How the data is stored and archived
Operate imports data from Zeebe and stores it in Elasticsearch indices with defined prefix (default:
- deployed processes, including the diagrams
- the state of process instances, including variables, flow nodes, that were activated within instance execution, incidents etc.
It additionally stores some Operate specific data:
- operations performed by the user
- list of users
- technical data, like the state of Zeebe import etc.
The data that represents process instance state becomes immutable after process instance is finished. At this moment the data may be archived, meaning that
it will be moved to a dated index, e.g.
operate_variables_2020-01-01, where date represents the date on which given process instance was finished.
The same is valid for user operations: after they are finished the related data is moved to dated indices.
Note: All Operate data present in Elasticsearch (from both "main" and dated indices) will be visible from the UI.
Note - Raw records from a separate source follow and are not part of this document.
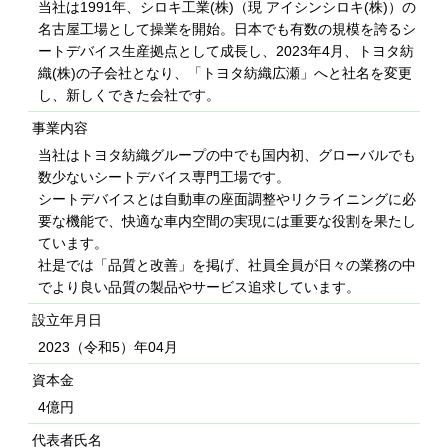
当社は1991年、シロキ工業(株)（現 アイシンシロキ(株)）の
名古屋工場として操業を開始。日本でも有数の規模を誇るシ
ートデバイス生産拠点として成長し、2023年4月、トヨタ紡
織(株)の子会社となり、「トヨタ紡織広瀬」へと社名を変更
し、新しくできた会社です。
事業内容
当社はトヨタ紡織グループの中でも国内初、グローバルでも
数少ないシートデバイス専門工場です。
シートデバイスとは自動車の座面調整やリクライニングに必
要な機能で、快適な車内空間の実現には重要な役割を果たし
ています。
社是では「品質と改善」を掲げ、社員全員が日々の業務の中
でより良い品質の製品やサービス追求しています。
設立年月日
2023（令和5）年04月
資本金
4億円
代表者氏名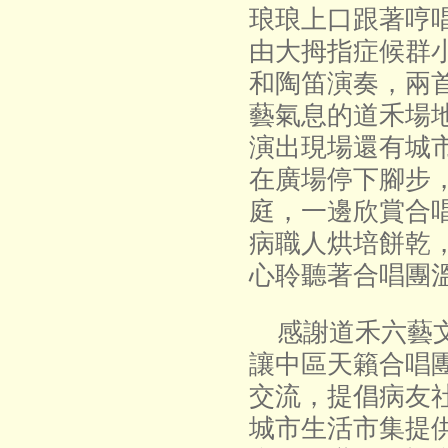
琅琅上口跟著哼
由大拇指症候群
和陶笛演奏，兩
藝氣息的道禾場
演出現場還有城
在廣場停下腳步
庭，一邊欣賞合
病職人烘培餅乾
心聆聽著合唱團
感謝道禾六藝文
讓中區天籟合唱
交流，提倡病友
城市生活市集提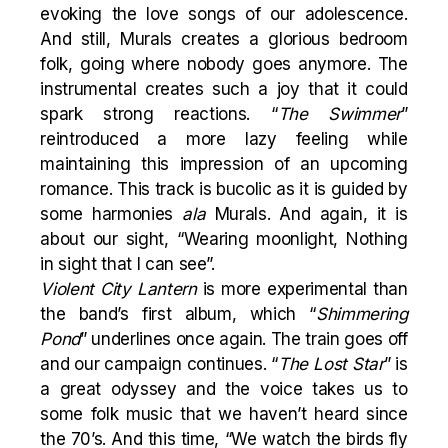
evoking the love songs of our adolescence.
And still, Murals creates a glorious bedroom
folk, going where nobody goes anymore. The
instrumental creates such a joy that it could
spark strong reactions. “
The Swimmer
”
reintroduced a more lazy feeling while
maintaining this impression of an upcoming
romance. This track is bucolic as it is guided by
some harmonies
ala
Murals. And again, it is
about our sight, “Wearing moonlight, Nothing
in sight that I can see”.
Violent City Lantern
is more experimental than
the band’s first album, which “
Shimmering
Pond
” underlines once again. The train goes off
and our campaign continues. “
The Lost Star
” is
a great odyssey and the voice takes us to
some folk music that we haven’t heard since
the 70’s. And this time, “We watch the birds fly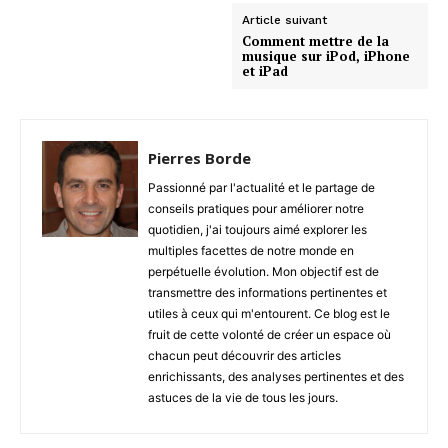
Article suivant
Comment mettre de la
musique sur iPod, iPhone
et iPad
Pierres Borde
Passionné par l'actualité et le partage de
conseils pratiques pour améliorer notre
quotidien, j'ai toujours aimé explorer les
multiples facettes de notre monde en
perpétuelle évolution. Mon objectif est de
transmettre des informations pertinentes et
utiles à ceux qui m'entourent. Ce blog est le
fruit de cette volonté de créer un espace où
chacun peut découvrir des articles
enrichissants, des analyses pertinentes et des
astuces de la vie de tous les jours.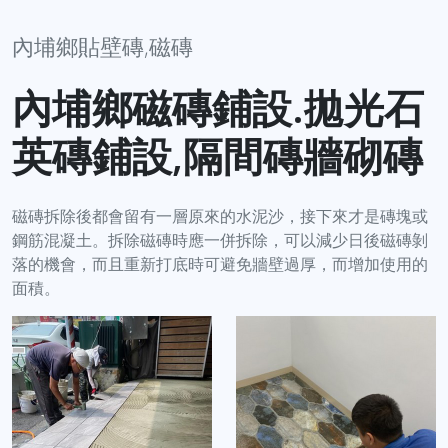
內埔鄉貼壁磚,磁磚
內埔鄉磁磚鋪設.拋光石
英磚鋪設,隔間磚牆砌磚
磁磚拆除後都會留有一層原來的水泥沙，接下來才是磚塊或
鋼筋混凝土。拆除磁磚時應一併拆除，可以減少日後磁磚剝
落的機會，而且重新打底時可避免牆壁過厚，而增加使用的
面積。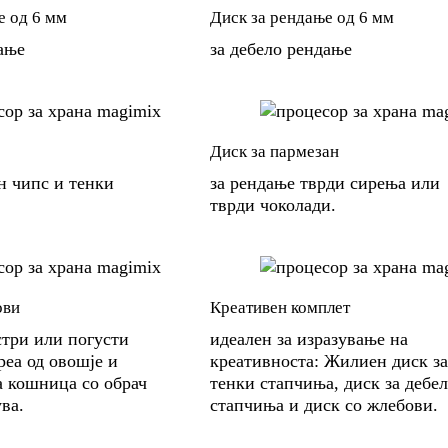
е од 6 мм
Диск за рендање од 6 мм
кање
за дебело рендање
Диск за пармезан
н чипс и тенки
за рендање тврди сирења или
тврди чоколади.
ови
Креативен комплет
стри или погусти
идеален за изразување на
реа од овошје и
креативноста: Жилиен диск за
а кошница со обрач
тенки стапчиња, диск за дебе
ува.
стапчиња и диск со жлебови.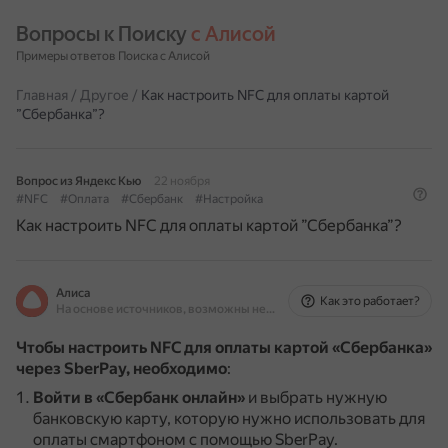
Вопросы к Поиску 
с Алисой
Примеры ответов Поиска с Алисой
Главная
/
Другое
/
Как настроить NFC для оплаты картой
”Сбербанка”?
Вопрос из Яндекс Кью
22 ноября
#NFC
#Оплата
#Сбербанк
#Настройка
Как настроить NFC для оплаты картой ”Сбербанка”?
Алиса
Как это работает?
На основе источников, возможны неточности
Чтобы настроить NFC для оплаты картой «Сбербанка»
через SberPay, необходимо
:
Войти в «Сбербанк онлайн»
и выбрать нужную
банковскую карту, которую нужно использовать для
оплаты смартфоном с помощью SberPay.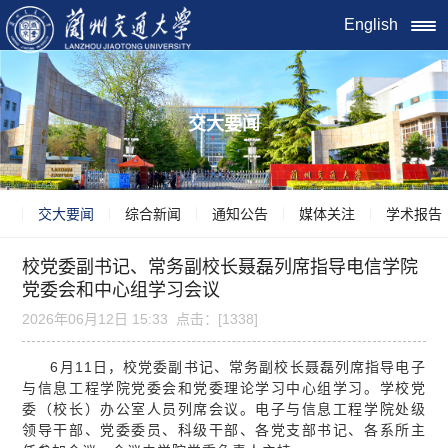
English
交大要闻
交大要闻
综合新闻
通知公告
媒体关注
学术报告
校党委副书记、常务副校长聂磊列席指导电信学院
党委会和中心组学习会议
2026年06月12日 15:33 点击：[
1338
]
6月11日，校党委副书记、常务副校长聂磊列席指导电子
与信息工程学院党委会和党委理论学习中心组学习。学校党
委（校长）办公室人员列席会议。电子与信息工程学院处级
领导干部、党委委员、科级干部、各党支部书记、各系所主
In case of intensive Zeebe usage the amount of data can grow significantly with the time, therefore you should think about the data cleanup strategy. Dated indices may be safely removed from Elasticsearch. "Safely" means here, that only finished process instances will be deleted together with all related data, and the rest or the data will stay consistent. You can use Elasticsearch Curator or other tools/scripts to delete old data.
Attention: Only indices that contain dates in their suffix may be deleted.